Selected text:
TensorForge

TensorForge is Joule's energy-aware machine learning framework. It provides a complete ML stack -- from tensor operations to distributed training to inference -- with energy measurement built into every layer.

Architecture

TensorForge is organized as 22 crates in the Joule workspace:

Foundation Crates

Crate	Purpose
`tf-core`	Core types, `EnergyTelemetry` trait, tensor metadata
`tf-ir`	TensorIR: `HighOp` (14 tensor operations), graph representation
`tf-compiler`	`OptimizationPass` trait, graph rewriting infrastructure, 7 optimization passes
`tf-autodiff`	Automatic differentiation with real VJP (vector-Jacobian product) implementations
`tf-hal`	Hardware abstraction: `Device` trait, memory management
`tf-runtime`	Tensor execution runtime, memory pools, scheduling

Backend Crates

Crate	Hardware Target
`tf-backend-cpu`	x86/ARM CPUs with SIMD
`tf-backend-cuda`	NVIDIA GPUs via CUDA
`tf-backend-rocm`	AMD GPUs via ROCm/HIP
`tf-backend-metal`	Apple GPUs via Metal
`tf-backend-tpu`	Google TPUs
`tf-backend-level0`	Intel GPUs/accelerators via Level Zero
`tf-backend-neuron`	AWS Inferentia/Trainium via Neuron SDK
`tf-backend-groq`	Groq LPUs
`tf-backend-gaudi`	Intel Gaudi (Habana Labs)
`tf-backend-estimated`	Energy-estimated backend (no hardware required)

Dataset excerpts:
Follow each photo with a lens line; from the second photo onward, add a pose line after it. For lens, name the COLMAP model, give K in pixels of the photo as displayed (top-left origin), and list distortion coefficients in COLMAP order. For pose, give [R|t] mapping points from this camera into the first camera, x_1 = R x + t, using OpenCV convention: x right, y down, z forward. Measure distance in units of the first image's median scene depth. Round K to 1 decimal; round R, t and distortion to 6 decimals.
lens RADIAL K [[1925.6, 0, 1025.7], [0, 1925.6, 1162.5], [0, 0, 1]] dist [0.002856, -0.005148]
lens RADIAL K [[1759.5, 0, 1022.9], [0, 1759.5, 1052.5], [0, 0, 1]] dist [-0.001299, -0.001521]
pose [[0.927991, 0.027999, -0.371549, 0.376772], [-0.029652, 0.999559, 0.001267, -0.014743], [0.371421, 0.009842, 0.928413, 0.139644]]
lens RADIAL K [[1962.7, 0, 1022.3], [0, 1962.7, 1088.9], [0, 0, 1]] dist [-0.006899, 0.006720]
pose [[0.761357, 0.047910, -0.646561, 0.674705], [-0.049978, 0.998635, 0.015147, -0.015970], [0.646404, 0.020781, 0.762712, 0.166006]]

* * *

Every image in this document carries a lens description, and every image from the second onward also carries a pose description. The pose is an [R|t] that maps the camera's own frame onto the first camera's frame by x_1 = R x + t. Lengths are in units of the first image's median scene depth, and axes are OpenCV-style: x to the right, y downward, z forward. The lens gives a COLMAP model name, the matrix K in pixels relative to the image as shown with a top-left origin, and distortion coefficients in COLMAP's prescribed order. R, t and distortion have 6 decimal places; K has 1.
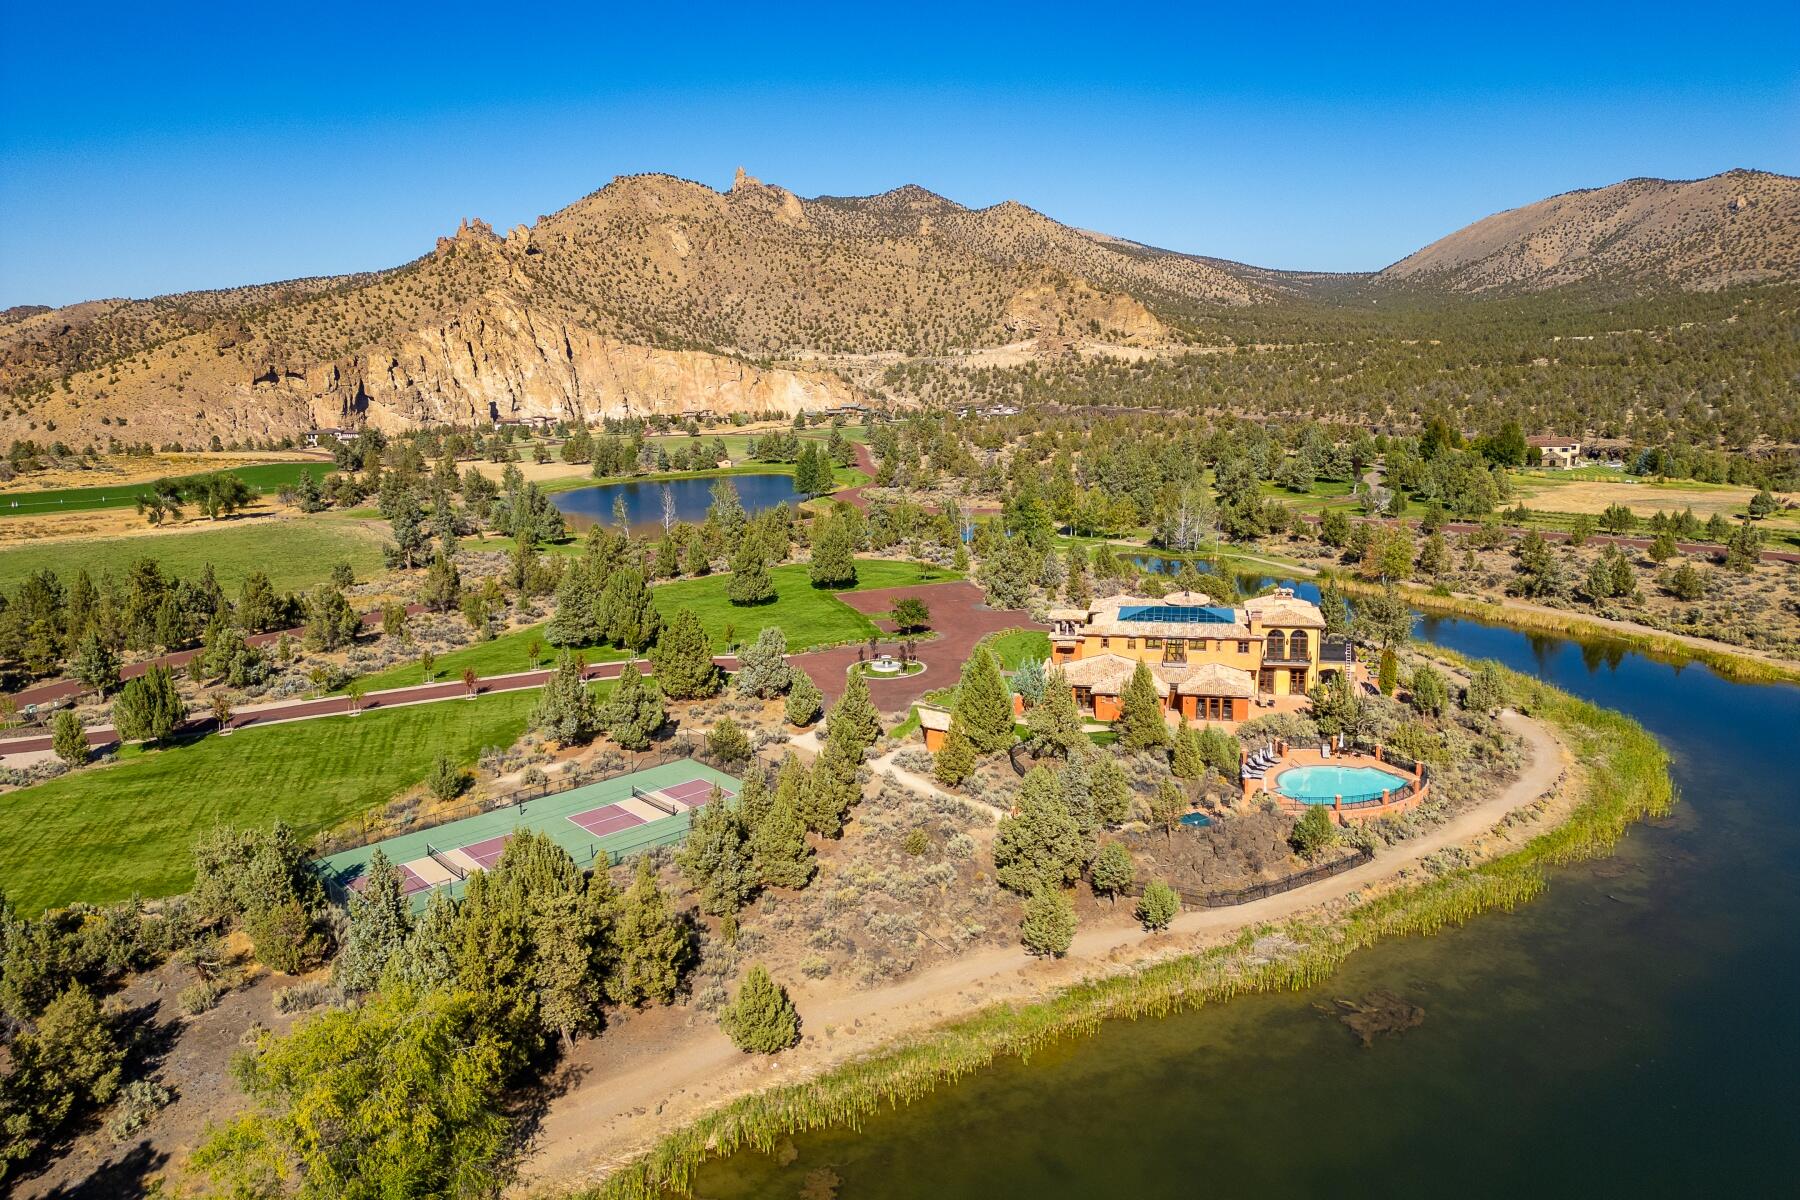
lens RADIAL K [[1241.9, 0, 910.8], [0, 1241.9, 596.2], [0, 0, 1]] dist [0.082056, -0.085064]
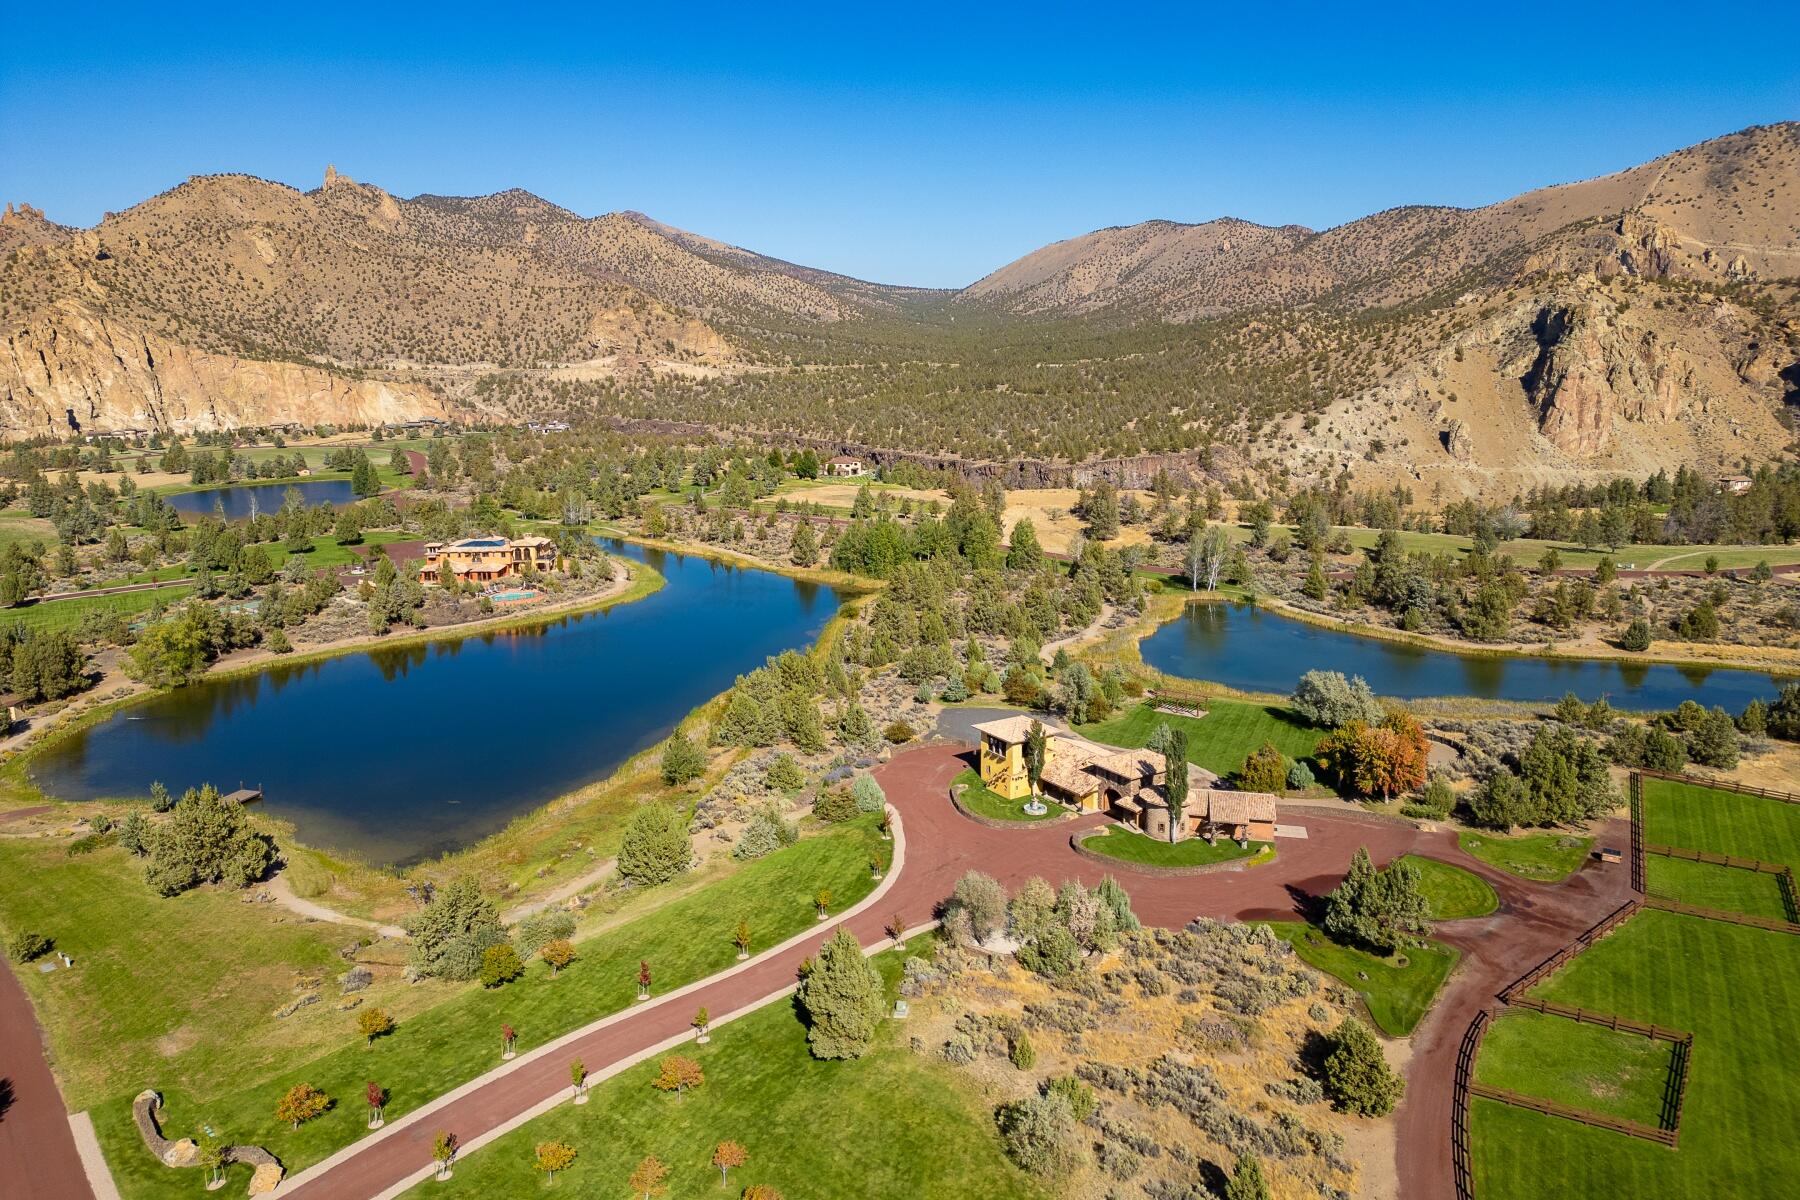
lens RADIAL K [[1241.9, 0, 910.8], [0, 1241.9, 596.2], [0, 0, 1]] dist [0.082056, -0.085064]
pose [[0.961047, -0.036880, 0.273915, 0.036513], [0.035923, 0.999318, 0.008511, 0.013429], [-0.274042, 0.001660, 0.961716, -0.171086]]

What you need to do:
Copy the TensorForge page again, starting with "Backend Crates" and going on through "Gaudi (Habana Labs)", and swap every "GPUs" for "graphics cards".

Completed exercise:
Backend Crates

Crate	Hardware Target
`tf-backend-cpu`	x86/ARM CPUs with SIMD
`tf-backend-cuda`	NVIDIA graphics cards via CUDA
`tf-backend-rocm`	AMD graphics cards via ROCm/HIP
`tf-backend-metal`	Apple graphics cards via Metal
`tf-backend-tpu`	Google TPUs
`tf-backend-level0`	Intel graphics cards/accelerators via Level Zero
`tf-backend-neuron`	AWS Inferentia/Trainium via Neuron SDK
`tf-backend-groq`	Groq LPUs
`tf-backend-gaudi`	Intel Gaudi (Habana Labs)